I first heard about live stick sparring was when I initially joined an Arnis group in my hometown. I thought that it was foolish but I was also intrigued. Something in me wants to try the format someday but at the same time there is fear. I later learned that not all Arnis practitioners spar live stick. Or if they spar using live stick, they wear heavy pads and recklessly whip each other with no concern for defense and footwork. Well, they can be reckless all they want - thanks to those pads.  But if one tries to spar live stick without those pads, their movement would definitely change. They will be cautious. Defense and footwork would surely come into play. The first time I sparred live stick was during a session with Maestro Bong Abenir. It was a Friday night and I was the only student – which was the set up before. He handed me a live rattan stick and told me to spar. I even inquired if there were cases of broken bones after being hit. Possibly sensing my apprehension he replied smiling, "Wala pa naman (None so far)." Good enough! However, I find it unthinkable to hit someone-moreso my teacher with a live rattan stick. Unlike other FMA masters, Maestro Bong spars with his students. I was hesitant to proceed but I can't turn back now. "Kahiyaan na ito (it will be shameful)." I let lose of some (limp) strikes that failed to hit my intended target. Master Bong returns with a controlled but crisp hit on my right forearm. My senses awaken due to “the feel" is different from what I was accustomed to. Exercise continues, after 3 more hits I called for a time out. I found sparring with a weapon to be intriguing, exciting and most of all-realistic.

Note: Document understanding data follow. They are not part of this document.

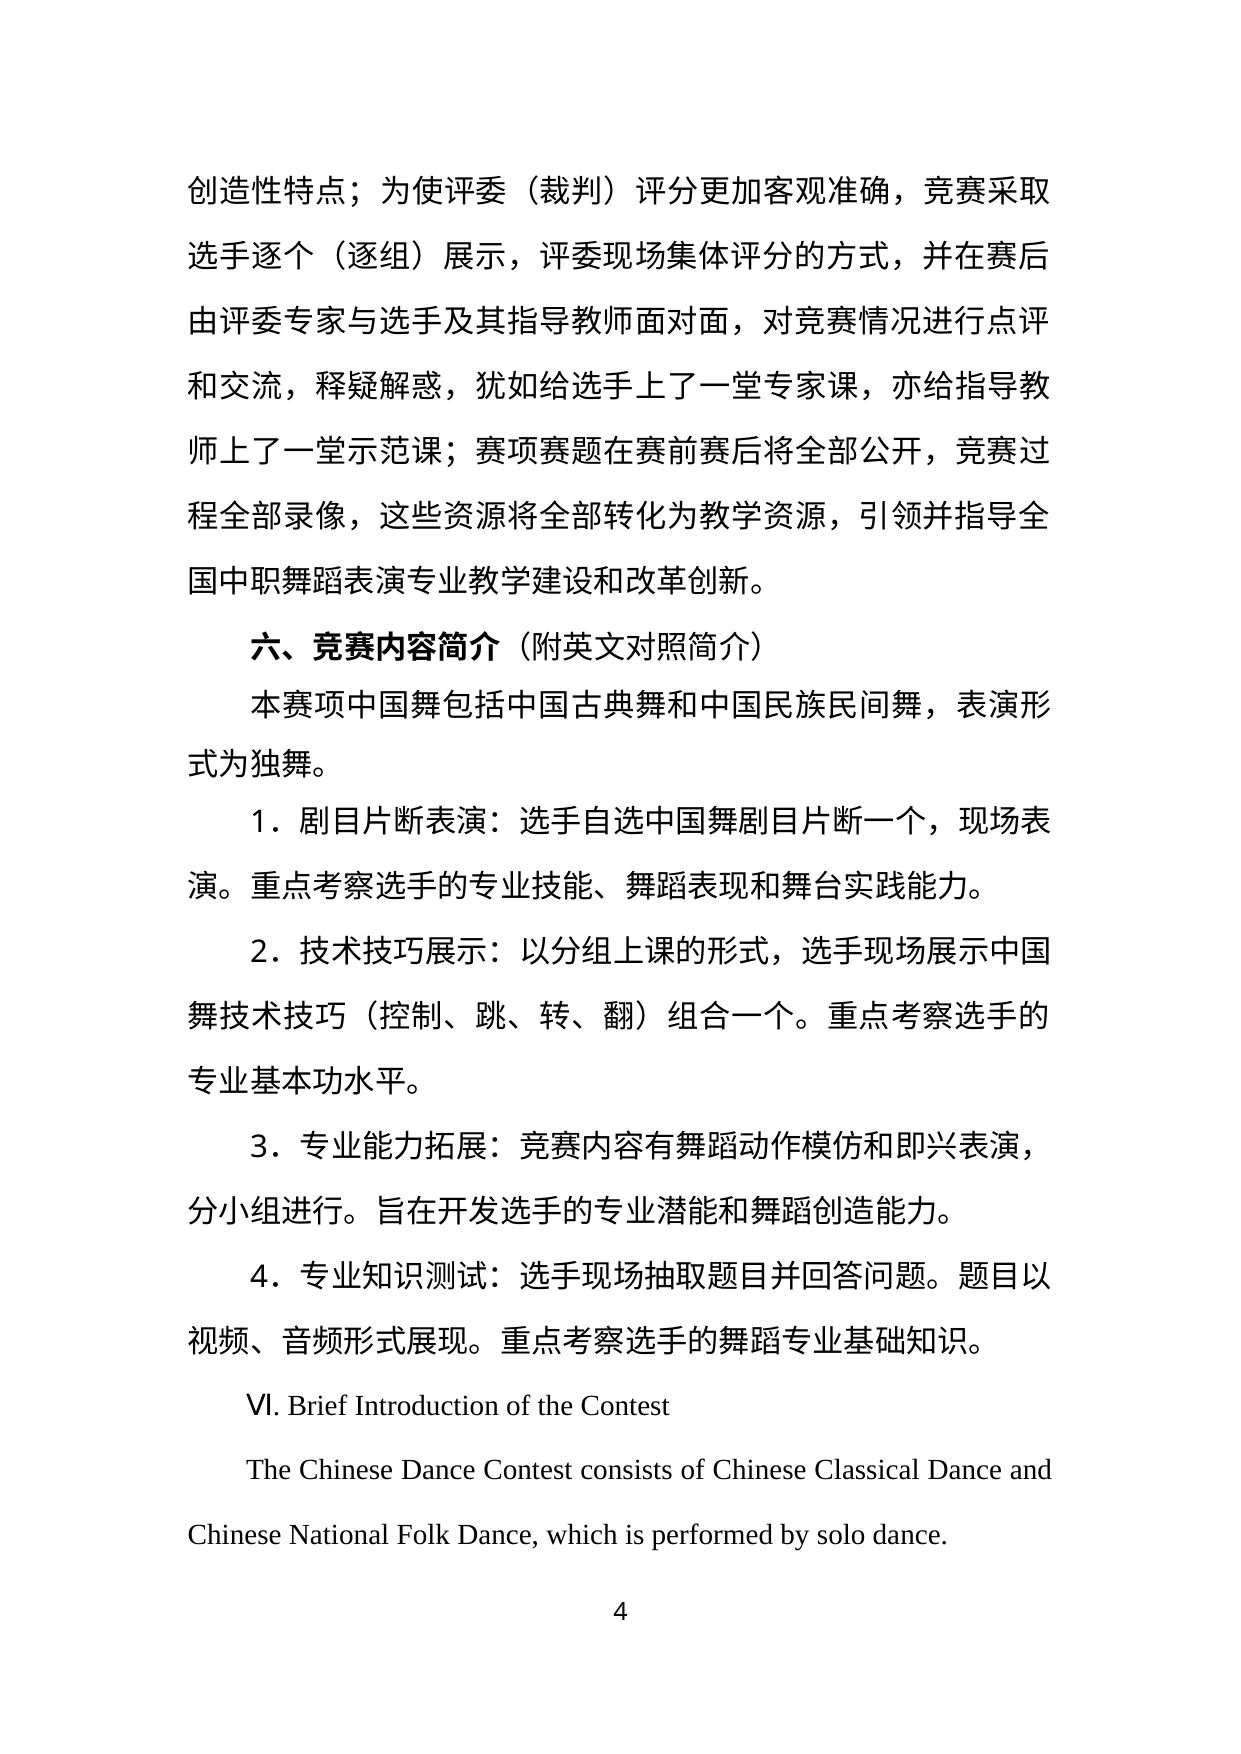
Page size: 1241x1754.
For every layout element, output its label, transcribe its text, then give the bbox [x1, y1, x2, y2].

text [187, 157, 1053, 612]
text 1．剧目片断表演：选手自选中国舞剧目片断一个，现场表演。重点考察选手的专业技能、舞蹈表现和舞台实践能力。 [187, 787, 1053, 917]
text 2．技术技巧展示：以分组上课的形式，选手现场展示中国舞技术技巧（控制、跳、转、翻）组合一个。重点考察选手的专业基本功水平。 [187, 917, 1053, 1112]
text 本赛项中国舞包括中国古典舞和中国民族民间舞，表演形式为独舞。 [187, 670, 1053, 787]
text 4．专业知识测试：选手现场抽取题目并回答问题。题目以视频、音频形式展现。重点考察选手的舞蹈专业基础知识。 [187, 1242, 1053, 1372]
text 六、竞赛内容简介（附英文对照简介） [187, 612, 1053, 670]
text Ⅵ. Brief Introduction of the Contest [187, 1372, 1053, 1437]
text 3．专业能力拓展：竞赛内容有舞蹈动作模仿和即兴表演，分小组进行。旨在开发选手的专业潜能和舞蹈创造能力。 [187, 1112, 1053, 1242]
text The Chinese Dance Contest consists of Chinese Classical Dance and Chinese National Folk Dance, which is performed by solo dance. [187, 1437, 1053, 1567]
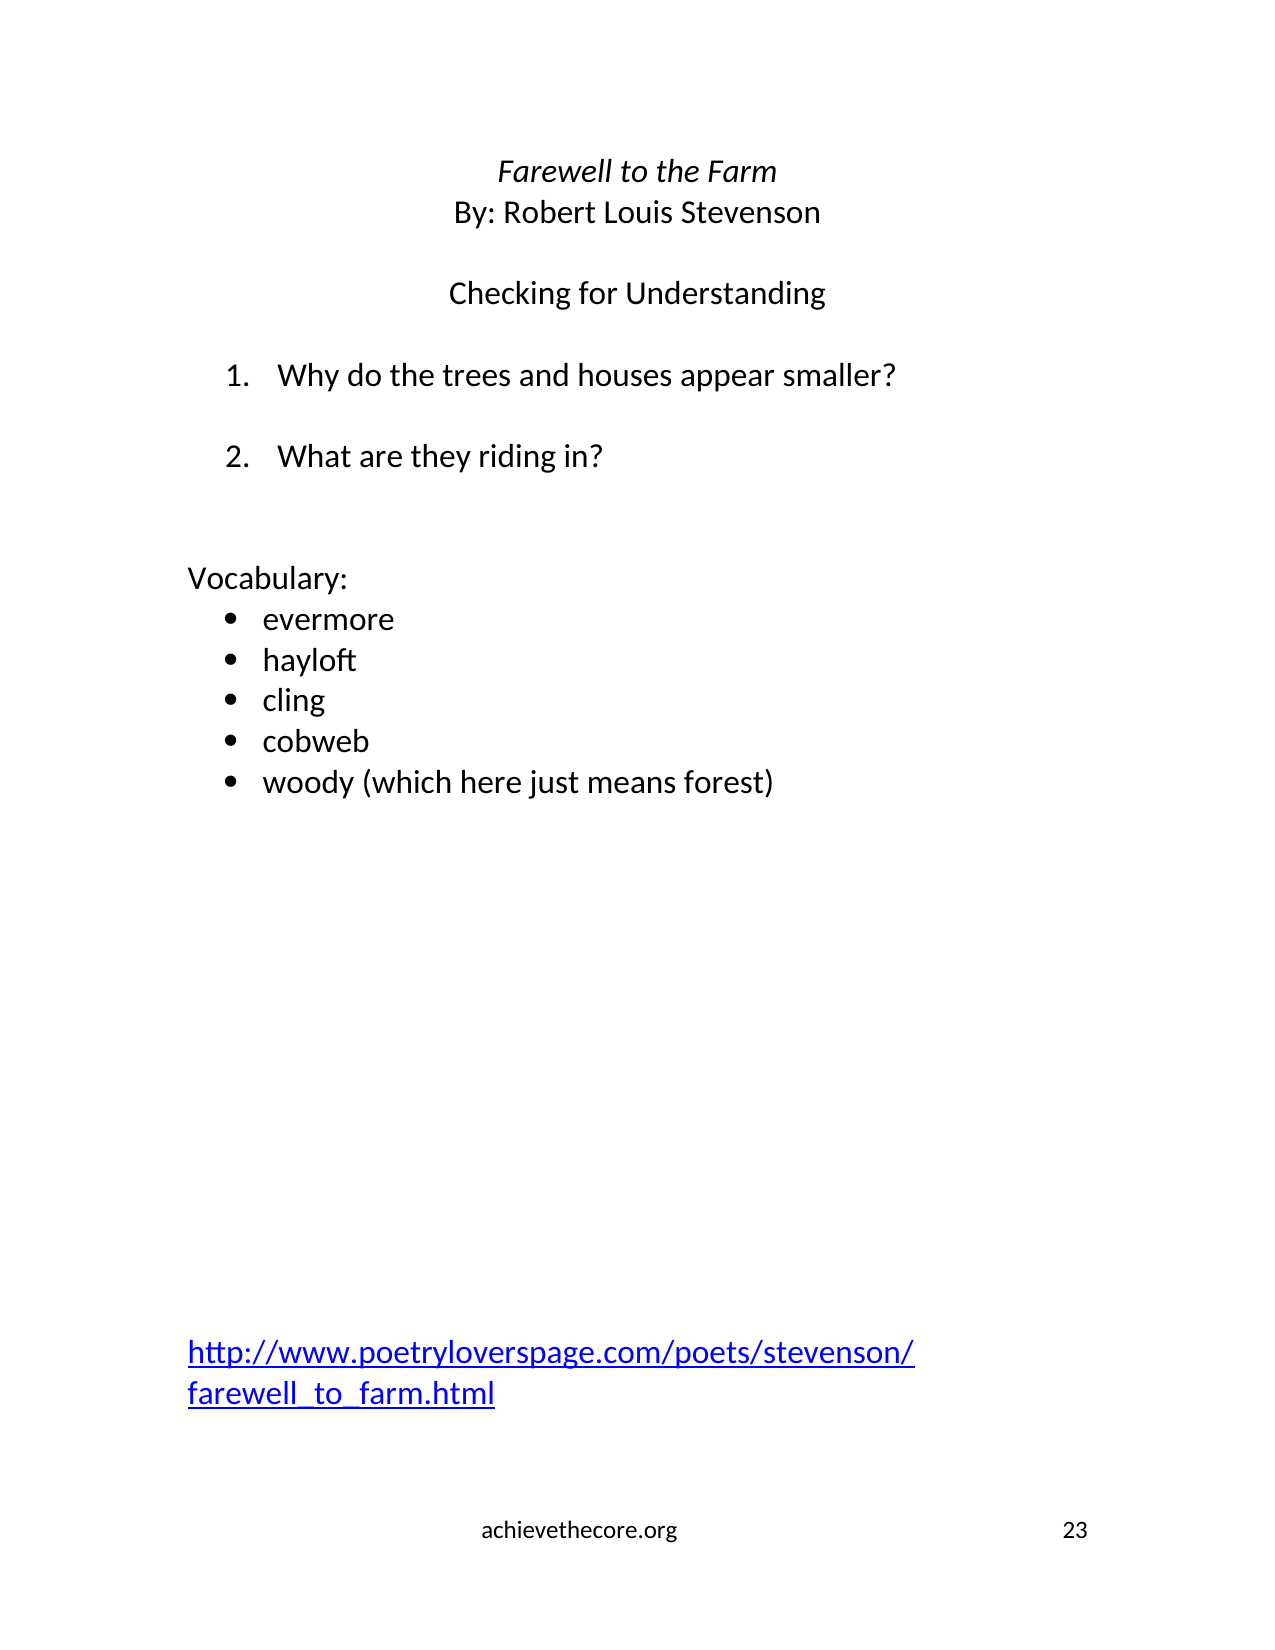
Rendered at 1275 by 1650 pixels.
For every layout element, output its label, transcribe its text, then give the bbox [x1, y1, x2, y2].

text http://www.poetryloverspage.com/poets/stevenson/farewell_to_farm.html [187, 1331, 1087, 1413]
list hayloft [225, 639, 1087, 679]
list cobweb [225, 720, 1087, 761]
text Checking for Understanding [187, 272, 1087, 313]
text By: Robert Louis Stevenson [187, 191, 1087, 231]
text Vocabulary: [187, 557, 1087, 598]
list Why do the trees and houses appear smaller? [225, 354, 1087, 394]
list evermore [225, 598, 1087, 639]
list cling [225, 679, 1087, 720]
list What are they riding in? [225, 435, 1087, 476]
list woody (which here just means forest) [225, 761, 1087, 802]
text Farewell to the Farm [187, 150, 1087, 191]
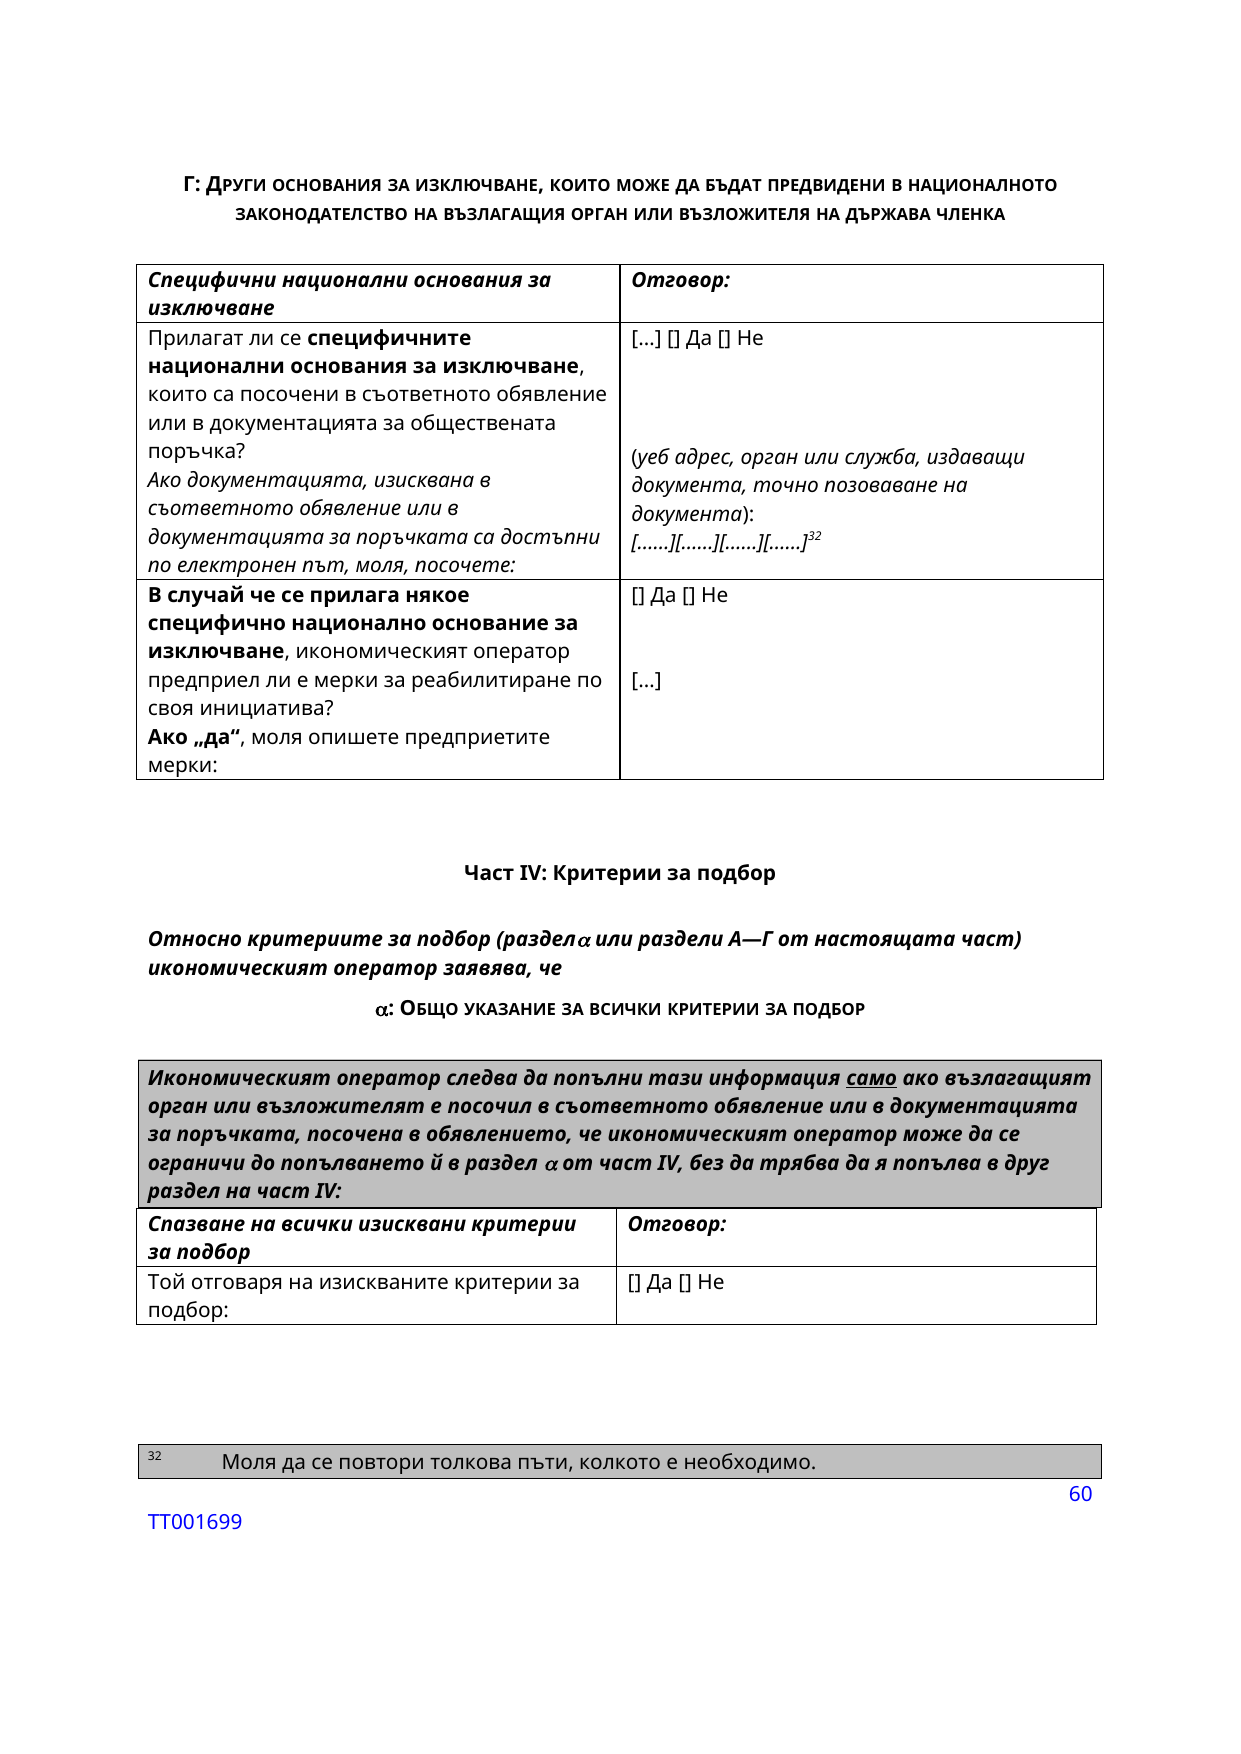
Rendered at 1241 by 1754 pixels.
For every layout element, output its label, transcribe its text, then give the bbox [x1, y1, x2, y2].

table_cell […] [] Да [] Не (уеб адрес, орган или служба, издаващи документа, точно позоваване на документа): [……][……][……][……] [621, 323, 1103, 579]
table_cell В случай че се прилага някое специфично национално основание за изключване, икономическият оператор предприел ли е мерки за реабилитиране по своя инициатива? Ако „да“, моля опишете предприетите мерки: [137, 580, 619, 779]
table_header Отговор: [617, 1209, 1096, 1266]
text Относно критериите за подбор (раздел или раздели А—Г от настоящата част) икономическият оператор заявява, че [148, 924, 1092, 981]
table_header Специфични национални основания за изключване [137, 265, 619, 322]
table_cell Прилагат ли се специфичните национални основания за изключване, които са посочени в съответното обявление или в документацията за обществената поръчка? Ако документацията, изисквана в съответното обявление или в документацията за поръчката са достъпни по електронен път, моля, посочете: [137, 323, 619, 579]
table_cell Той отговаря на изискваните критерии за подбор: [137, 1267, 616, 1324]
text : Общо указание за всички критерии за подбор [148, 993, 1092, 1022]
text Г: Други основания за изключване, които може да бъдат предвидени в националното законодателство на възлагащия орган или възложителя на държава членка [148, 169, 1092, 226]
table_header Отговор: [621, 265, 1103, 322]
table_cell [] Да [] Не […] [621, 580, 1103, 779]
text Икономическият оператор следва да попълни тази информация само ако възлагащият орган или възложителят е посочил в съответното обявление или в документацията за поръчката, посочена в обявлението, че икономическият оператор може да се ограничи до попълването й в раздел от част ІV, без да трябва да я попълва в друг раздел на част ІV: [139, 1061, 1101, 1207]
table_header Спазване на всички изисквани критерии за подбор [137, 1209, 616, 1266]
table_cell [] Да [] Не [617, 1267, 1096, 1324]
text Част IV: Критерии за подбор [148, 858, 1092, 887]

Is Filipino Martial Arts training painful? TRADITIONALLY-Yes, FMA training is painful. In fact there were innovations that aimed to address this issue as Filipinos are gearing towards foreign martial arts due to painful training. One of such innovation is Modern Arnis, the brainchild of Prof. Remy Presas. However, pain is a reality in any combat sport. I also have my fair share of injuries and hematoma in the other martial arts that I tried. There was a time when I was in highschool that I received a spinning back fist to the nose during sparring. When I got home, I immediately submerged my gi (uniform) in the washing machine to prevent it from being seen by my mother. However, my sisters noticed my nose and I came up with the excuse of epistaxis – a term I learned that week during Physical Education, Health and Music class. I even spar with fellow choir members who are practitioners of other arts prior Saturday choir practice. There was even a time that we were singing a hymn while all of us were nursing our sore arms, legs or chest. Not too long ago, we were young and admittedly foolish.
 
Don’t let sparring stop you from learning FMA. Sparring is part of training but it is not the entirety. You can tell your instructor if you are not up to it. FMA training is enjoyable. It builds coordination and is an effective self defense system. No one can force you to undergo live stick sparring or even sparring per se if you you don't want to. Your teacher can modify the material for you. In fact I have a friend in Karatedo class who never sparred in his life. He just loves doing forms, katas and taking the exams. Well, there are exams in Karatedo that require sparring and I never followed his progression after he earned his green belt. So I don't know if he eventually sparred (which I strongly doubt). As we are in an all-boys school, he’s got a lot of booes and teasing (including joking punches...he just punched back) intended to push him to spar. But he never relented or sparred in all four years that we trained. Or if you would like to spar but don’t want to go live stick, you can still use padded sticks and wear pads-nothing wrong with that.